Pierre Perras and his wife Jeanne Lasnier lived in La Rochelle, France where they had at least had three children. The first, Marie, was baptized in the Catholic parish of Saint-Jean on 21 August 1612; our ancestor Pierre on 21 August 1616 and his sister Catherine on 07 October 1618 were baptized in chapelle Sainte-Marguerite. Pierre's godfather was Jean Gaigneur, procureur au siége prèsidial de La Rochelle. (A procureur was a prosecutor active in civil cases.)

Boulanger.

baker
Jean Michelin La Charrette du boulanger (The Baker's Cart), 1656, Metropolitan Museum of Art;
The Accomplisht Cook, first published in 1660, by Robert May at Project Gutenberg

In the Ancien Régime successful bakers, like other tradesmen, were members of a guild. The guilds safeguarded the secrets and mysteries of their crafts, regulated prices, the quality of the goods produced and controlled who could sell the wares. As can be imagined, tradesmen often found ways around the government regulations.

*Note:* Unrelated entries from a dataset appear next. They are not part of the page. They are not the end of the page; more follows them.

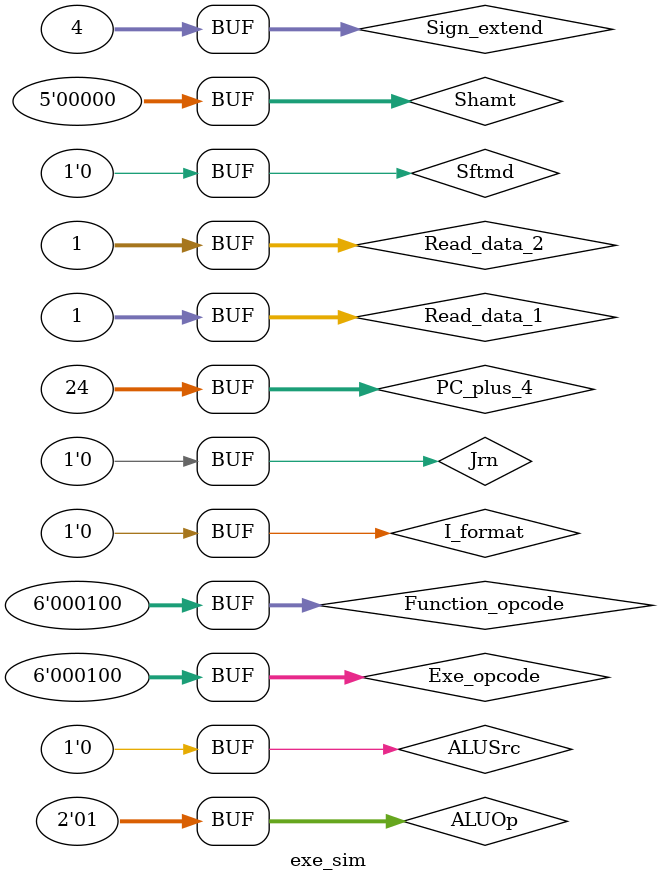
<source format=v>
`timescale 1ns / 1ps


module exe_sim(
    );
   // input
   reg[31:0]  Read_data_1 = 32'h00000005;		//r-form rs
   reg[31:0]  Read_data_2 = 32'h00000006;        //r-form rt
   reg[31:0]  Sign_extend = 32'hffffff40;        //i-form
   reg[5:0]   Function_opcode = 6'b100000;      //add 
   reg[5:0]   Exe_opcode = 6'b000000;          //op code
   reg[1:0]   ALUOp = 2'b10;
   reg[4:0]   Shamt = 5'b00000;
   reg        Sftmd = 1'b0;
   reg        ALUSrc = 1'b0;
   reg        I_format = 1'b0;
   reg         Jrn = 1'b0;
   reg[31:0]  PC_plus_4 = 32'h00000004;
    // output
   wire       Zero;
   wire[31:0] ALU_Result;
   wire[31:0] Add_Result;        //pc op        
 
    
   Executs32 Uexe(Read_data_1,Read_data_2,Sign_extend,Function_opcode,Exe_opcode,ALUOp,
                     Shamt,ALUSrc,I_format,Zero,Jrn,Sftmd,ALU_Result,Add_Result,PC_plus_4
                     );
    initial begin
       #200 begin Exe_opcode = 6'b001000;  //addi 
                Read_data_1 = 32'h00000003;		//r-form rs
                Read_data_2 = 32'h00000006;        //r-form rt
                Sign_extend = 32'hffffff40;  
                Function_opcode = 6'b100000;      //addi 
                ALUOp = 2'b10;
                Shamt = 5'b00000;
                Sftmd = 1'b0;
                ALUSrc = 1'b1;
                I_format = 1'b1;
                PC_plus_4 = 32'h00000008;
            end 
       #200 begin Exe_opcode = 6'b000000;  //and
                Read_data_1 = 32'h000000ff;        //r-form rs
                Read_data_2 = 32'h00000ff0;        //r-form rt
                Sign_extend = 32'hffffff40;  
                Function_opcode = 6'b100100;      //and 
                ALUOp = 2'b10;
                Shamt = 5'b00000;
                Sftmd = 1'b0;
                ALUSrc = 1'b0;
                I_format = 1'b0;
                PC_plus_4 = 32'h0000000c;
             end 
       #200 begin Exe_opcode = 6'b000000;  //sll
                Read_data_1 = 32'h00000001;        //r-form rs
                Read_data_2 = 32'h00000002;        //r-form rt
                Sign_extend = 32'hffffff40;  
                Function_opcode = 6'b000000;      //sll
                ALUOp = 2'b10;
                Shamt = 5'b00011;
                Sftmd = 1'b1;
                ALUSrc = 1'b0;
                I_format = 1'b0;
                PC_plus_4 = 32'h00000010;
           end 
       #200 begin Exe_opcode = 6'b001111;  // LUI
                Read_data_1 = 32'h00000001;        //r-form rs
                Read_data_2 = 32'h00000002;        //r-form rt
                Sign_extend = 32'h00000040;  
                Function_opcode = 6'b000000;      //LUI
                ALUOp = 2'b10;
                Shamt = 5'b00001;
                Sftmd = 1'b0;
                ALUSrc = 1'b1;
                I_format = 1'b1;
                PC_plus_4 = 32'h00000014;
            end 
       #200 begin Exe_opcode = 6'b000100;  // BEQ
                Read_data_1 = 32'h00000001;        //r-form rs
                Read_data_2 = 32'h00000001;        //r-form rt
                Sign_extend = 32'h00000004;  
                Function_opcode = 6'b000100;      //LUI
                ALUOp = 2'b01;
                Shamt = 5'b00000;
                Sftmd = 1'b0;
                ALUSrc = 1'b0;
                I_format = 1'b0;
                PC_plus_4 = 32'h00000018;
            end 
      end
endmodule

</source>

Pierre rose early in the day to stoke the wood fire. A hot or "quick" oven was required to bake the sourdough boule, a traditional round loaf of bread. He used a long wood peel to pull the baked goods in and out of the domed oven. Finely ground white wheat was used for pain mollett to make a 12 ounce bread for the "upper crust" that was described by Randall Cotgrave in 1611 as "a verie light, verie crustie, and savorie white bread, full of eyes, leaven, and salt." A run-of-the-mill bourgeoisie bread, much heavier, used a mixed of grains. The peasantry were left with pain bris baked from darker grains like rye or barley, often mixed with indigestible chaff or sawdust. But Bakers were no exception to finding a work around guild rules, developing petit pan or "small bread", a roll, to increase sales of their finer breads.

Pierre, fils.

Son Pierre was twelve years old during le siège de La Rochelle which began in 1627. Under Henri IV, who promoted religious tolerance, the port city of La Rochelle grew as a Huguenot stronghold. When the king was assassinated in 1610, his successor, Louis XIII's regent Marie de Médicis embraced a pro-Catholic posture, re-inflaming old rivalries. Thousands died as a result of the year-long blockade imposed on the city.

How the Catholic Perras family fared in the assault is unknown. Their son Pierre chose a different profession than his father, perhaps the bakery business was devastated. He is first mentioned in records in the New World in 1660 when he contracted to marry.